A clear and readable chart in the story quantifies the apparent benefits of these text messages. But what’s missing here is some nuance: The control group saw a rise in blood pressure, whereas the experimental group remained relatively the same–their blood pressure didn’t actually get lower. So, does that even translate to an actual reduced heart disease risk? And does any of this actually prevent heart attacks? These unanswered questions could have been better emphasized.

Does the story adequately explain/quantify the harms of the intervention?

Not Applicable

The concept of “harm” does not appear to be relevant here. Individuals may find text messages to be annoying, of course, but the study itself notes that participants “overwhelmingly” reacted positively to the intervention. That doesn’t make it into the story.

Does the story seem to grasp the quality of the evidence?

Not Satisfactory

The story makes it clear that the study utilized an experimental and a control group, and that this study duration was longer than past studies. Yet the headline suggests that text messages can “prevent” heart attacks. The study offers no evidence for that link: There was no measurement of heart attack rates between groups. Instead, they measured several surrogate markers associated with heart disease, such as lipid levels and blood pressure. This should have been stressed.

Does the story commit disease-mongering?


Repeat heart attacks are relatively common, making continued, at-home treatment of heart attack victims important.

Does the story use independent sources and identify conflicts of interest?


The story clearly identifies one source as the leader of the study and includes a second source who appears to be independent of the research.  Funding sources are missing from the story, but the study’s declarations of funding do not seem eyebrow-raising.

Does the story compare the new approach with existing alternatives?


The story does mention some other interventions used to prevent heart attacks, such as typical medications taken to lower blood pressure or cholesterol.

Does the story establish the availability of the treatment/test/product/procedure?


The story explains that the study leader is now involved in an effort to replicate her results, which implies that the treatment regimen is not available at present. However, studies of social media and apps used to promote healthy behaviors are ubiquitous, so it might have been useful for the reporter to explore the availability of this strategy compared to others on the market now.

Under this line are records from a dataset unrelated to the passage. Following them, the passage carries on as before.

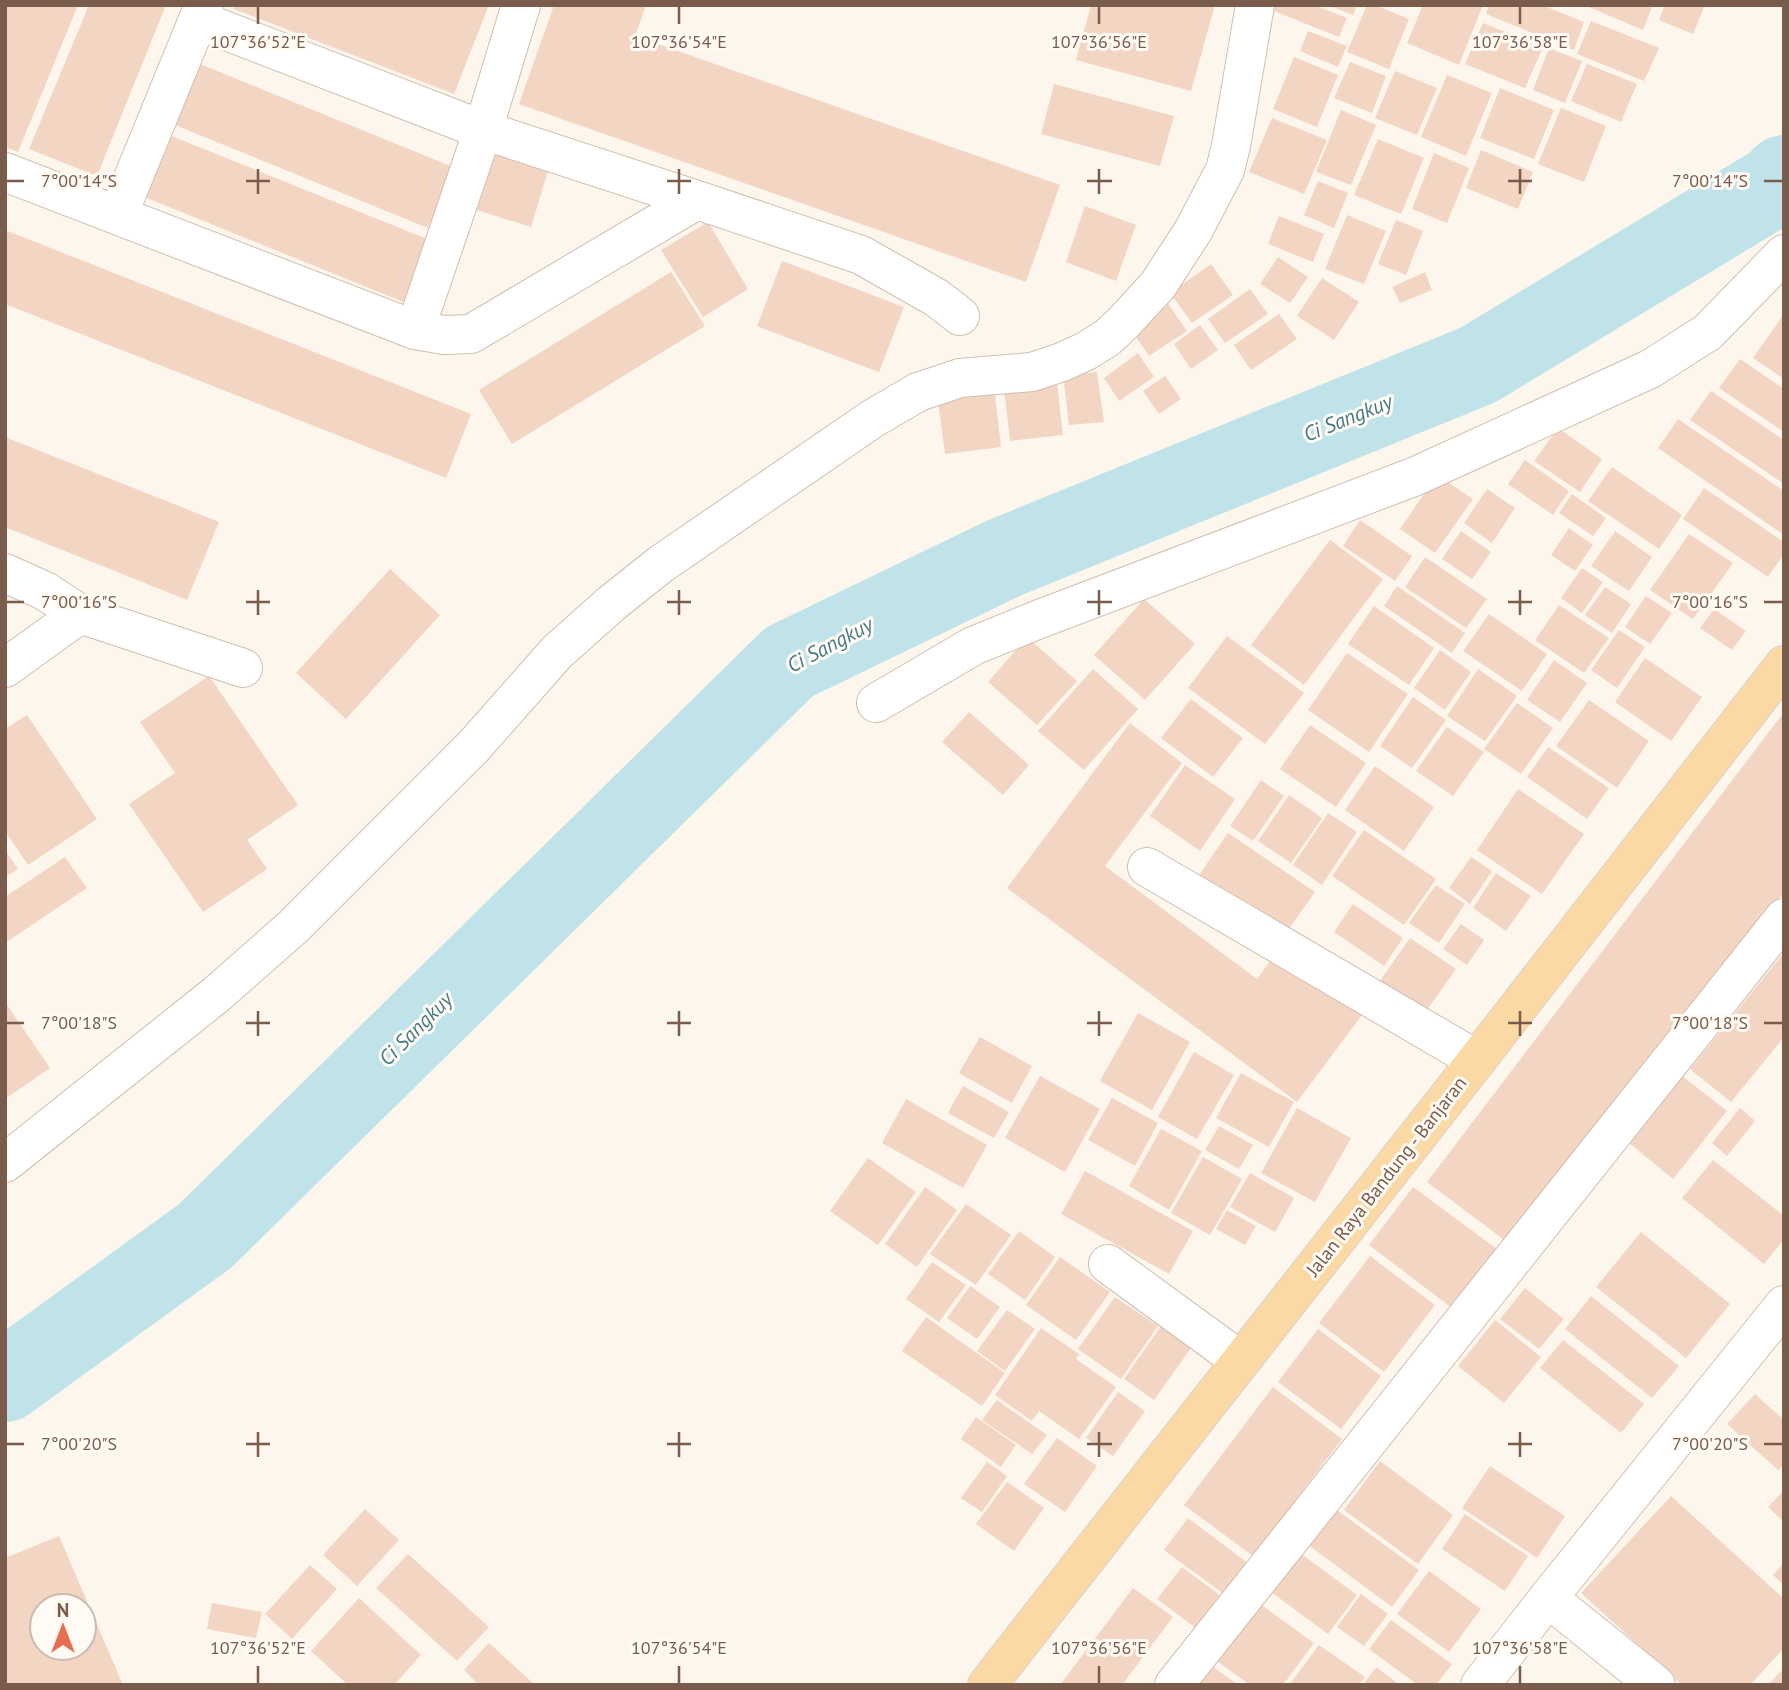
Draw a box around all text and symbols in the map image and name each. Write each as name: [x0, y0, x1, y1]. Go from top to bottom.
text: 107°36'52"E: [210, 30, 306, 53]
text: 107°36'54"E: [631, 30, 727, 53]
text: 107°36'56"E: [1051, 30, 1147, 53]
text: 107°36'58"E: [1472, 30, 1568, 53]
text: 7°00'14"S: [41, 169, 117, 192]
text: 7°00'14"S: [1672, 169, 1748, 192]
water label: Ci Sangkuy: [1299, 387, 1398, 448]
text: 7°00'16"S: [41, 590, 117, 613]
text: 7°00'16"S: [1672, 590, 1748, 613]
water label: Ci Sangkuy: [782, 610, 879, 678]
water label: Ci Sangkuy: [373, 985, 460, 1071]
text: 7°00'18"S: [41, 1011, 117, 1034]
text: 7°00'18"S: [1672, 1011, 1748, 1034]
street label: Jalan Raya Bandung - Banjaran: [1300, 1071, 1471, 1281]
text: 7°00'20"S: [41, 1432, 117, 1455]
text: 7°00'20"S: [1672, 1432, 1748, 1455]
north arrow: [28, 1592, 98, 1662]
text: N: [57, 1598, 69, 1622]
text: 107°36'52"E: [210, 1636, 306, 1659]
text: 107°36'54"E: [631, 1636, 727, 1659]
text: 107°36'56"E: [1051, 1636, 1147, 1659]
text: 107°36'58"E: [1472, 1636, 1568, 1659]

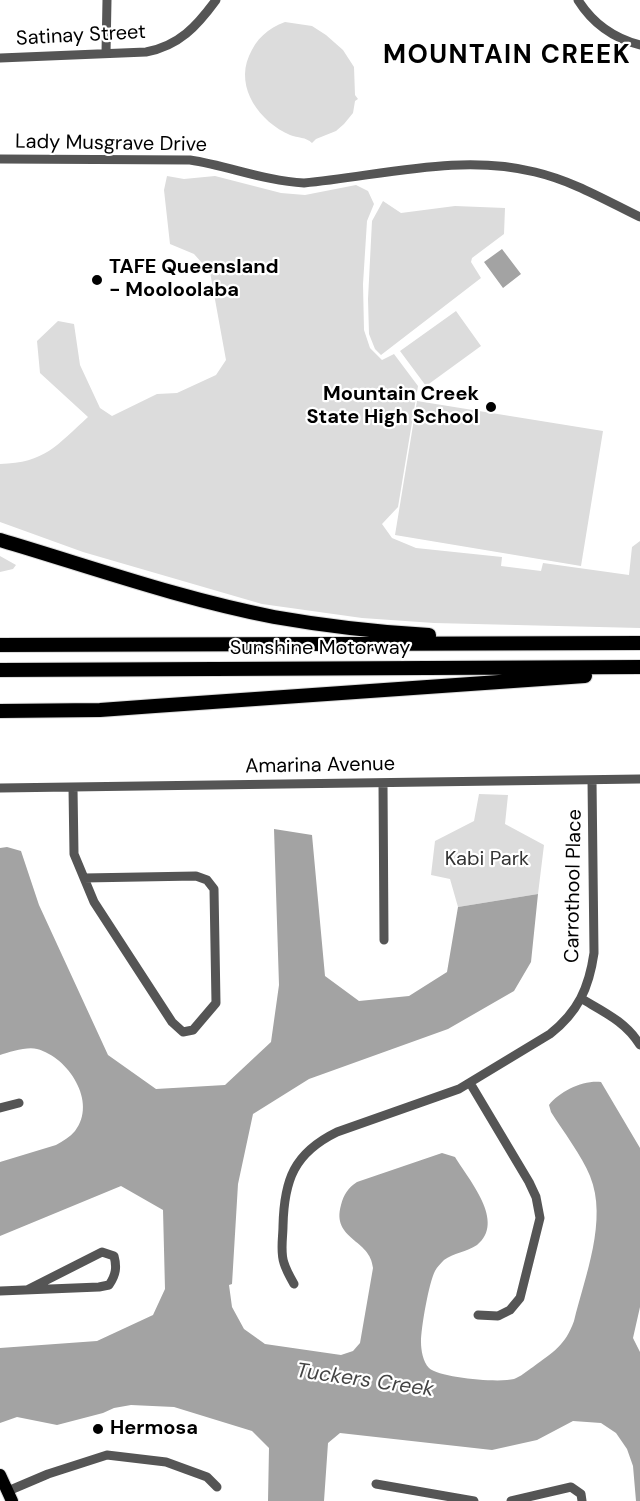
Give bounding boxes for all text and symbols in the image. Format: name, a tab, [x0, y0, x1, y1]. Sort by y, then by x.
street label: Satinay Street	[15, 21, 147, 51]
district label: MOUNTAIN CREEK	[383, 40, 631, 72]
street label: Lady Musgrave Drive	[15, 130, 207, 158]
place label: TAFE Queensland - Mooloolaba	[109, 256, 279, 303]
marker: TAFE Queensland - Mooloolaba	[90, 273, 104, 287]
place label: Mountain Creek State High School	[306, 383, 479, 430]
marker: Mountain Creek State High School	[484, 400, 498, 414]
street label: Sunshine Motorway	[230, 637, 410, 661]
street label: Amarina Avenue	[245, 753, 395, 779]
street label: Carrothool Place	[561, 809, 587, 963]
park label: Kabi Park	[445, 848, 529, 872]
water label: Tuckers Creek	[295, 1359, 435, 1403]
place label: Hermosa	[110, 1417, 198, 1441]
marker: Hermosa	[91, 1422, 105, 1436]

Does the story establish the true novelty of the approach?


The text does a decent job of explaining the novel aspects of the study compared to some similar efforts, though more could have been included on the results of the previous research.

Also, since this particular study was actually published nearly a year ago, in September 2015, an effort to update our understanding of message effects would seem to make sense.

Does the story appear to rely solely or largely on a news release?


We weren’t able to locate a news release, but the inclusion of an independent source in the story is a reliable indicator that the story didn’t rely on one.